As Forest Park prepares to celebrate its centennial this summer, another anniversary in the midway point of the community’s history has come to pass. 50 years ago yesterday, the end of an era in transportation history occurred at the old Desplaines Avenue transit station.

Up until July 3, 1957, the Desplaines station wasn’t a terminus, but just another point on the Chicago, Aurora and Elgin railroad commuter system that connected downtown Chicago with Westchester, Broadview, Maywood and points as far west as Wheaton, Aurora and much of the Fox River Valley.

But on July 3, that service came to a sudden-and for some 3,500 to 6,000 commuters-distinctly inconvenient halt.

For 50 years, the electric CA&E trains ran over the Garfield Park Elevated tracks that went from downtown Chicago to Forest Park, traveling at speeds of up to 75 mph. In 1952 the CTA sold its right-of-way for those tracks between Racine Avenue and Sacramento Boulevard and agreed to the destruction of its elevated structure as part of the planned Eisenhower Expressway.

The situation became problematic when Cook County later moved in court to condemn the right-of-way it controlled between Austin Boulevard and the Des Plaines River. The city of Chicago had plans to eventually build the Garfield elevated rail system in the middle of planned expressway, then allow the CA&E to transfer service to those rails. No money was committed to the project, though, and the privately owned CA&E board of directors balked at the massive losses the likely years-long delay would cost.

The CA&E petitioned the Illinois Commerce Commission to abandon all commuter rail service, beginning a five year court fight to keep the service going. On July 3, 1957, after numerous injunctions and challenges, the company pulled the switch on its commuter service-unbeknownst at the time to some 5,000 commuters who used the service to travel to work that morning.

Julie Johnson, now 65, was a 15-year-old Wheaton resident when she headed downtown to the Chicago library with a friend that morning.

She would miss the final full length run by a CA&E train by just a minute or two. When her train pulled into Forest Park around 12:20 p.m., she was greeted by a posted notice and an apologetic station master.

“They just said, ‘We’re sorry, but the railroads been shut down,'” Johnson said remembering that day 50 years ago.

Johnson was one of the lucky. She and her friend took a cab to the Marion Street Northwestern station in Oak Park and caught a train home to Wheaton, Ill. For thousands of other commuters returning home later that afternoon, their once routine trip turned into a mob scene as trainload after trainload arrived in Forest Park only to find their means of going home no longer existed.

Unfortunately, CA&E officials reportedly didn’t notify CTA officials of the shutdown until 5 p.m., by which time an estimated 3,500 riders had arrived at the station.

Officials at the Leyden Motor Coach company, which was planning to pick up the slack when the CA&E eventually ended service, were also caught unprepared.
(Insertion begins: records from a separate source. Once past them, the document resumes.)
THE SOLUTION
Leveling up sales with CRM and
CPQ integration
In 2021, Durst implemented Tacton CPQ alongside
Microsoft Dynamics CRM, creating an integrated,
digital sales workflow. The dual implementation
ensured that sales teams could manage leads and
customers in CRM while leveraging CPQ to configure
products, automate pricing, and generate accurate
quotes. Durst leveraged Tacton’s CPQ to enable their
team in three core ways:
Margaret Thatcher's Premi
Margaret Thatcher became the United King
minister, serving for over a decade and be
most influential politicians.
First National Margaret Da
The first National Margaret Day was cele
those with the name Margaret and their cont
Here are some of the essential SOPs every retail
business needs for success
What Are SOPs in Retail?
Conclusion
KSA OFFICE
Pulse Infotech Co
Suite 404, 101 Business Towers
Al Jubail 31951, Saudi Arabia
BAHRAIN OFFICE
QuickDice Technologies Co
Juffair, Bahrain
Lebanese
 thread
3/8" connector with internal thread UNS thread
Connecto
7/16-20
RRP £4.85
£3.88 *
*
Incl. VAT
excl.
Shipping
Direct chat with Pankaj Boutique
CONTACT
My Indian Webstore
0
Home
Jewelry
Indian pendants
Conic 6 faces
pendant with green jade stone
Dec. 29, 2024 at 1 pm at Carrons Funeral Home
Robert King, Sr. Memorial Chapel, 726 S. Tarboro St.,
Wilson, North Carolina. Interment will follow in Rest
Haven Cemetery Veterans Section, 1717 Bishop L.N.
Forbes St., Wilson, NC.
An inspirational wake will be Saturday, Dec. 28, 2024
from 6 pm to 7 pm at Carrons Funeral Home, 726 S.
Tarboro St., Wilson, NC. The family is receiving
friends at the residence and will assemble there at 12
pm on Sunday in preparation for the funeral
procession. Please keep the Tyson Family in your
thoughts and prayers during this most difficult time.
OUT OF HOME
The West Town Bus Company in Oak Park sent four to transport people to train stations in River Forest and Elmhurst. Other people took cabs, if they could get one, or called home to arrange for a car to pick them up.

In the meantime, as more and more people realized they were stranded, things took an ugly turn. There were reports of benches and other equipment on the platform being thrown on the tracks by angry commuters.